Precision yield estimation and mapping in manual strawberry harvesting with instrumented picking carts and a robust data processing pipeline
Uddhav Bhattarai, Rajkishan Arikapudi, Chen Peng, Steven A. Fennimore, Frank N Martin, Stavros G. Vougioukas
TL;DR
The paper tackles the challenge of generating high-resolution yield maps for manually harvested crops by integrating instrumented picking carts with a robust data-processing pipeline. It combines low-cost SBAS-based GPS, IMU, and load cells with a CNN-LSTM filter, DBSCAN row assignment, and VIOLATION-correcting algorithms to produce accurate yield distributions and maps at fine spatial resolution.
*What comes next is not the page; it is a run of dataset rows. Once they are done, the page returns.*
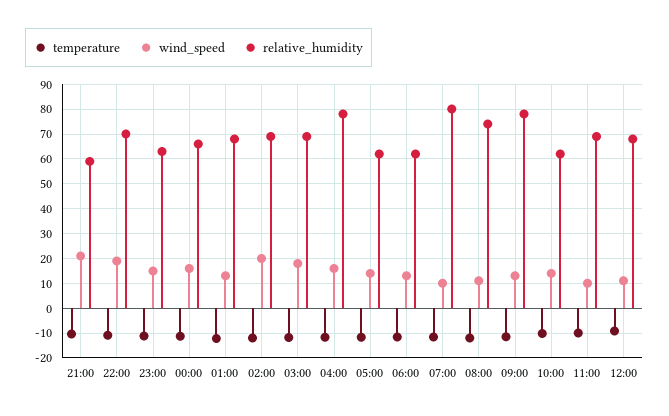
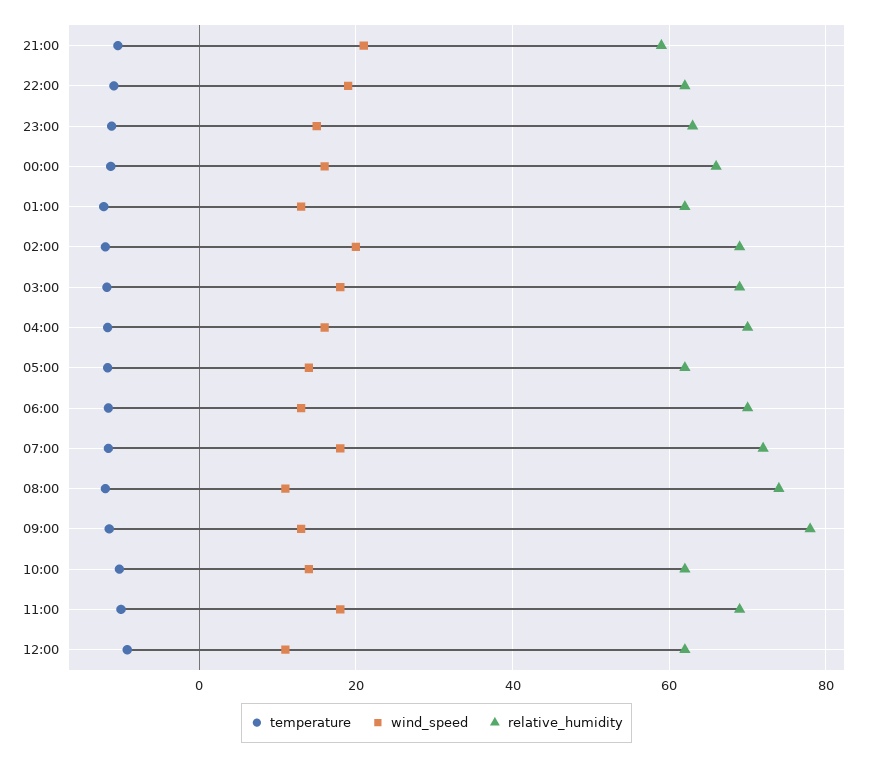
relative_humidity, 22:00: 70 -> 62
relative_humidity, 01:00: 67.5 -> 62
relative_humidity, 04:00: 77.5 -> 70
relative_humidity, 06:00: 62.5 -> 70
wind_speed, 07:00: 10 -> 18
relative_humidity, 07:00: 80 -> 72
wind_speed, 11:00: 10 -> 18
relative_humidity, 12:00: 67.5 -> 62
Key contributions include the iCarrito platform, a six-step yield-estimation pipeline, and ground-truth validation showing row-segment accuracy of $90.48\%$ and tray-level accuracy of $94.05\%$, along with a strong season-long tray-count correlation of $r=0.99$. The work demonstrates a scalable, practical approach for precision management in specialty crops and enables improved field and labor management in commercial strawberry production, with potential extension to other crops and sensing modalities.
Abstract
High-resolution yield maps for manually harvested crops are impractical to generate on commercial scales because yield monitors are available only for mechanical harvesters. However, precision crop management relies on accurately determining spatial and temporal yield variability. This study presents the development of an integrated system for precision yield estimation and mapping for manually harvested strawberries. Conventional strawberry picking carts were instrumented with a Global Positioning System (GPS) receiver, an Inertial Measurement Unit (IMU), and load cells to record real-time geo-tagged harvest data and cart motion. Extensive data were collected in two strawberry fields in California, USA, during a harvest season. To address the inconsistencies and errors caused by the sensors and the manual harvesting process, a robust data processing pipeline was developed by integrating supervised deep learning models with unsupervised algorithms. The pipeline was used to estimate the yield distribution and generate yield maps for season-long harvests at the desired grid resolution. The estimated yield distributions were used to calculate two metrics: the total mass harvested over specific row segments and the total mass of trays harvested. The metrics were compared to ground truth and achieved accuracies of 90.48% and 94.05%, respectively. Additionally, the accuracy of the estimated yield based on the number of trays harvested per cart for season-long harvest was better than 94%. It showed a strong correlation (Pearson r = 0.99) with the actual number of counted trays in both fields. The proposed system provides a scalable and practical solution for specialty crops, assisting in efficient yield estimation and mapping, field management, and labor management for sustainable crop production.